Posted on: 2 October 2017

Dental surgery is essential for numerous conditions affecting the teeth and the supporting structures. The common forms of dental restoration which require surgical intervention include root canal therapy, complicated tooth extraction, insertion of dental prosthetics and periodontal treatment. In general, the success achieved through dental surgery is high. However, the prospect of these procedures can be painful and mentally stressful for patients. Therefore, dentists have excellent pain management and anti-anxiety anaesthetic products and processes. If you are scheduled for a surgical dental appointment, here are the main anaesthesia options that you should discuss with your dentist

Local Dental Anaesthesia 

The use of local anaesthesia is common for numerous dental procedures. Its application has minimal risk for the patient, and the drug allows dentists to work with speed and efficiency.
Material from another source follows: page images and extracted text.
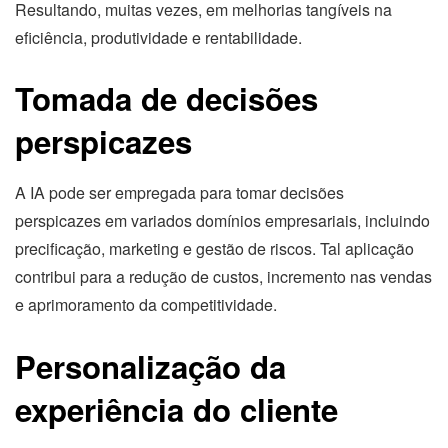
Resultando, muitas vezes, em melhorias tangíveis na
eficiência, produtividade e rentabilidade.
Tomada de decisões
perspicazes
A IA pode ser empregada para tomar decisões
perspicazes em variados domínios empresariais, incluindo
precificação, marketing e gestão de riscos. Tal aplicação
contribui para a redução de custos, incremento nas vendas
e aprimoramento da competitividade.
Personalização da
experiência do cliente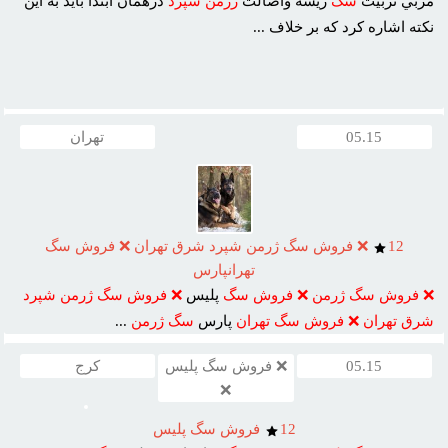
مربي تربيت
سگ
ريشه واصالت
ژرمن
شپرد
درهمان ابتدا بايد به اين
نکته اشاره کرد که بر خلاف ...
05.15
تهران
12
❌ فروش سگ ژرمن شپرد شرق تهران ❌ فروش سگ
تهرانپارس
❌
فروش
سگ
ژرمن
❌
فروش
سگ
پليس
❌
فروش
سگ
ژرمن
شپرد
شرق
تهران
❌
فروش
سگ
تهران
پارس
سگ
ژرمن
...
05.15
❌ فروش سگ پلیس
کرج
❌
12
فروش سگ پليس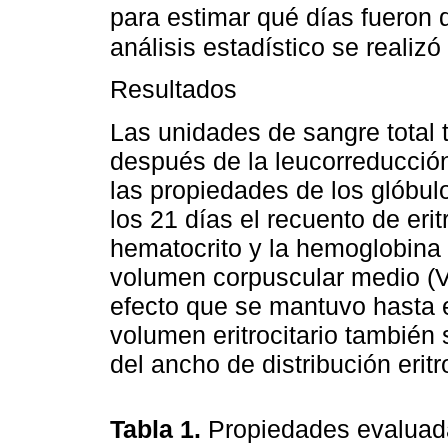
para estimar qué días fueron di
análisis estadístico se reali
Resultados
Las unidades de sangre total 
después de la leucorreducció
las propiedades de los glóbul
los 21 días el recuento de erit
hematocrito y la hemoglobina
volumen corpuscular medio (
efecto que se mantuvo hasta e
volumen eritrocitario también
del ancho de distribución eritr
Tabla 1.
Propiedades evaluada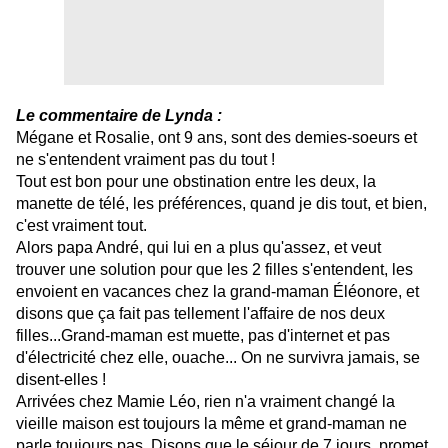
Le commentaire de Lynda :
Mégane et Rosalie, ont 9 ans, sont des demies-soeurs et
ne s'entendent vraiment pas du tout !
Tout est bon pour une obstination entre les deux, la
manette de télé, les préférences, quand je dis tout, et bien,
c'est vraiment tout.
Alors papa André, qui lui en a plus qu'assez, et veut
trouver une solution pour que les 2 filles s'entendent, les
envoient en vacances chez la grand-maman Éléonore, et
disons que ça fait pas tellement l'affaire de nos deux
filles...Grand-maman est muette, pas d'internet et pas
d'électricité chez elle, ouache... On ne survivra jamais, se
disent-elles !
Arrivées chez Mamie Léo, rien n'a vraiment changé la
vieille maison est toujours la même et grand-maman ne
parle toujours pas. Disons que le séjour de 7 jours, promet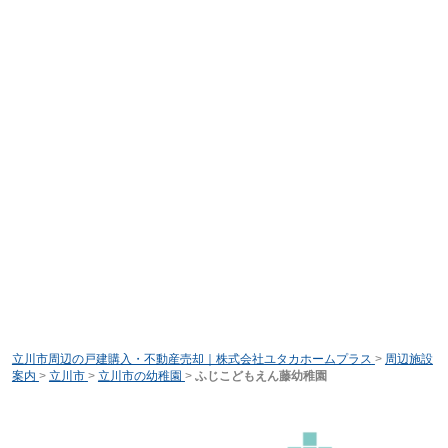
立川市周辺の戸建購入・不動産売却｜株式会社ユタカホームプラス
>
周辺施設
案内
>
立川市
>
立川市の幼稚園
>
ふじこどもえん藤幼稚園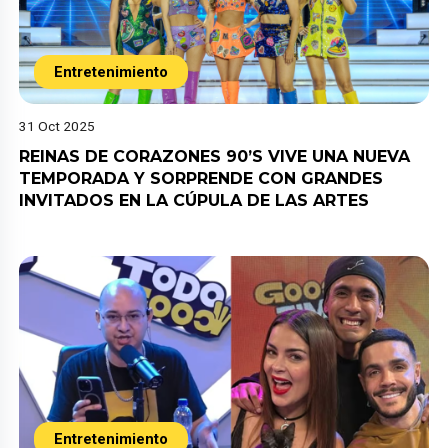
Entretenimiento
31 Oct 2025
REINAS DE CORAZONES 90’S VIVE UNA NUEVA
TEMPORADA Y SORPRENDE CON GRANDES
INVITADOS EN LA CÚPULA DE LAS ARTES
Entretenimiento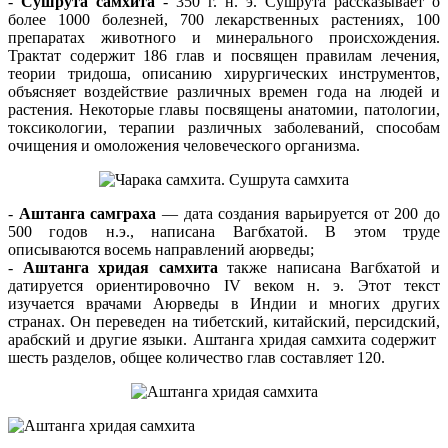
-
Сушрута самхита
- 350 г. н. э. Сушрута рассказывает о
более 1000 болезней, 700 лекарственных растениях, 100
препаратах животного и минерального происхождения.
Трактат содержит 186 глав и посвящен правилам лечения,
теории тридоша, описанию хирургических инструментов,
объясняет воздействие различных времен года на людей и
растения. Некоторые главы посвящены анатомии, патологии,
токсикологии, терапии различных заболеваний, способам
очищения и омоложения человеческого организма.
-
Аштанга самграха
— дата создания варьируется от 200 до
500 годов н.э., написана Вагбхатой. В этом труде
описываются восемь направлений аюрведы;
-
Аштанга хридая самхита
также написана Вагбхатой и
датируется ориентировочно IV веком н. э. Этот текст
изучается врачами Аюрведы в Индии и многих других
странах. Он переведен на тибетский, китайский, персидский,
арабский и другие языки. Аштанга хридая самхита содержит
шесть разделов, общее количество глав составляет 120.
As implied, local anaesthetic products are designed to cause numbness in the particular area which requires treatment. In a typical session, the dentist will swab the site of injection with a numbing topical solution. When the surface is sufficiently numb, the dentist will inject the anaesthetic with minimal discomfort for the patient. Your dentist will use this form of process for procedures such as tooth extraction, gum disease treatment and placement of fillings.

General Anaesthesia 

If you have a severe dental disease which requires a long and complicated procedure or have extensive oral injuries, you might require general anaesthesia. This solution is also useful for children and overly anxious adults who might sustain self-injury due to uncontrolled movement during treatment. This anaesthetic product causes the patient to become unconscious temporarily. If your dentist uses general anaesthesia, you will be unaware during the procedure. Therefore, you will not feel pain as the dentist works on your oral cavity. Treatment processes which will necessitate this option include maxillofacial surgery and apicoectomy which involves removal of underlying bone. 

Patient Sedation

Most dental patients experience some form of anxiety before treatment, and this can compromise the efficiency of the procedures. In most cases, the level of stress does not warrant general anaesthesia. Therefore, the dentist will recommend sedatives. These pharmaceutical products promote relaxation, minimising anxiety before, during and after the treatment session. The common types of sedatives used in dentistry are nitrous oxide gas, oral pill and intravenous sedation.

You should talk with your dentist about anaesthesia and sedation before the treatment session begins. The type of product or process that the dental expert will recommend will depend on the nature of the procedure and your level of anxiety.